Die Warenanbieter brauchen daher keine eigenen Mitarbeiter oder Lager in Deutschland; Amazon bewahrt die Waren in Zentrallagern auf, verschickt sie auf Bestellung an Kunden, zieht das Geld ein und überweist es nach China. Der Kunde bekommt oft gar nicht mit, dass die Ware gar nicht von Amazon kommt. Lange Zeit kümmerte es Amazon nicht, ob der Lieferant ordnungsgemäß Umsatzsteuer abführte.

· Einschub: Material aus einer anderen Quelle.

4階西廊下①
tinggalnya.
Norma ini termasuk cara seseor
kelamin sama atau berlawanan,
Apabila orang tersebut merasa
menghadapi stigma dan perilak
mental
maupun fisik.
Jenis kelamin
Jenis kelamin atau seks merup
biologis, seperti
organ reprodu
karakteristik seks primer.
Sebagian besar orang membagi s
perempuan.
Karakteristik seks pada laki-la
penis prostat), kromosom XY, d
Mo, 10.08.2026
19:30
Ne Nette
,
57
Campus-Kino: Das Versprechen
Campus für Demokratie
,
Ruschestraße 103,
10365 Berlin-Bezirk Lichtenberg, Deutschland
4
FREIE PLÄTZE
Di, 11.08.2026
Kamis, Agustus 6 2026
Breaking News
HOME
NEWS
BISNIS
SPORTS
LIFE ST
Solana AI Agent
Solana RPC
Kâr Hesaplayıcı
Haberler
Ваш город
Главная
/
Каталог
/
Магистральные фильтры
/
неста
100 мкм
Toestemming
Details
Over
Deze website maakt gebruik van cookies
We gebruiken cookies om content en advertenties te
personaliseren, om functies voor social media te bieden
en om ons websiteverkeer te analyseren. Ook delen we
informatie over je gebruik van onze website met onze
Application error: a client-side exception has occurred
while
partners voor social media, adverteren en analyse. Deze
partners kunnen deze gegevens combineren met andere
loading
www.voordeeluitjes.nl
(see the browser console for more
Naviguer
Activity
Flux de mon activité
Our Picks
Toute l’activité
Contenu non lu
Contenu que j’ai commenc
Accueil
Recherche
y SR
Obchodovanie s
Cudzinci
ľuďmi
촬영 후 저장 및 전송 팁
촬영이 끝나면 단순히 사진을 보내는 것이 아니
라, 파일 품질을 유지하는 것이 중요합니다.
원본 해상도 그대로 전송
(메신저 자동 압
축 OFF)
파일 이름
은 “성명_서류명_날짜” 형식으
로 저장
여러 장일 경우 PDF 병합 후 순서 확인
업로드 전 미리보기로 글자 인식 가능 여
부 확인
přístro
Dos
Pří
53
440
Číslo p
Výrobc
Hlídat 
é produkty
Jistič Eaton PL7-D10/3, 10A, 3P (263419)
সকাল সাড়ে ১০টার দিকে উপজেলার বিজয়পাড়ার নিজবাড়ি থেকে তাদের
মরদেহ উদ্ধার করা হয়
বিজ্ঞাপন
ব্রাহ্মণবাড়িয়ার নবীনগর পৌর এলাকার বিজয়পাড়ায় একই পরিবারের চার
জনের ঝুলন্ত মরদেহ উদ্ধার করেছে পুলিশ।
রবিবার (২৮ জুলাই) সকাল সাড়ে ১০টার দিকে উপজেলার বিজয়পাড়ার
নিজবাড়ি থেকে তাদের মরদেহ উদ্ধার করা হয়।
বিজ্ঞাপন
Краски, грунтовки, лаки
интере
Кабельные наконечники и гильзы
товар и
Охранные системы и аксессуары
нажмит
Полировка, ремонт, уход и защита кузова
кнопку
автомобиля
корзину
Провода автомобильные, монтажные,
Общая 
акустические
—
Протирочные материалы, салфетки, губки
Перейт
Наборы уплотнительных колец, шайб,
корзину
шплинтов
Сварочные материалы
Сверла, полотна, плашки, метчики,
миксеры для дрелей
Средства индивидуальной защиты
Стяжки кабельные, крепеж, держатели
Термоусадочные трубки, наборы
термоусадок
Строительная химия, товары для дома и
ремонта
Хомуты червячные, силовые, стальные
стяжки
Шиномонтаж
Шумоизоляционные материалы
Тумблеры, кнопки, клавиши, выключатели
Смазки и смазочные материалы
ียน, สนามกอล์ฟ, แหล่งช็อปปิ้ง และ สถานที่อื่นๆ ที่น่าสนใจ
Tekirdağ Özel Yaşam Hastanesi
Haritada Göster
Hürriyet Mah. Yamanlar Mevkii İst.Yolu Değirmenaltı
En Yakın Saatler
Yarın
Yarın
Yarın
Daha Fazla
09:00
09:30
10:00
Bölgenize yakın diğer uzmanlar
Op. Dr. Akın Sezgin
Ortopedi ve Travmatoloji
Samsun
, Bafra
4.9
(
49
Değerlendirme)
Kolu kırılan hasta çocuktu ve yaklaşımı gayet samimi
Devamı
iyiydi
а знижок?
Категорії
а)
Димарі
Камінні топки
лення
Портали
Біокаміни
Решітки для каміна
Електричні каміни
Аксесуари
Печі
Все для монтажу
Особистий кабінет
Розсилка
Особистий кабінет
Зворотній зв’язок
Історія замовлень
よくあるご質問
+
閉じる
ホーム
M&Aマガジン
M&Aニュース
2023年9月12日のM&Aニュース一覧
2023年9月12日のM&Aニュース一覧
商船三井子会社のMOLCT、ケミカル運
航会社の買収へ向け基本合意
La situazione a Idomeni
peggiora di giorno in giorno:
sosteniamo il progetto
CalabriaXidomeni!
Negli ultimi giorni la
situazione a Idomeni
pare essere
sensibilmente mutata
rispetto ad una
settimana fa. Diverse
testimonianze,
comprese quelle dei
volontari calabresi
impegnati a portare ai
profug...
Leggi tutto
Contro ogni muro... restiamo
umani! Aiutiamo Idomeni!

In Zukunft muss die Steuernummer hinterlegt werden

Um den Betrug zu erschweren, sollen die Betreiber der Plattformen künftig Daten wie den Namen des Händlers, die vollständige Adresse, Steuernummer, Versand- und Lieferadresse sowie Zeitpunkt und Höhe des Umsatzes erfassen und den deutschen Finanzbehörden zur Verfügung stellen. Wer seinen Aufzeichnungspflichten nicht nachkommt, soll künftig für die nicht gezahlten Umsatzsteuern seiner Händler aufkommen. Außerdem können Betreiber steuerunehrliche Händler von ihren Marktplätzen ausschließen.

Amazon und Ebay haben inzwischen damit begonnen, gegen unehrliche Händler vorzugehen. Ersten Anbietern wurde der Zugang zu den Marktplätzen verboten. Beide Versandhändler haben signalisiert, eng mit den deutschen Behörden kooperieren zu wollen.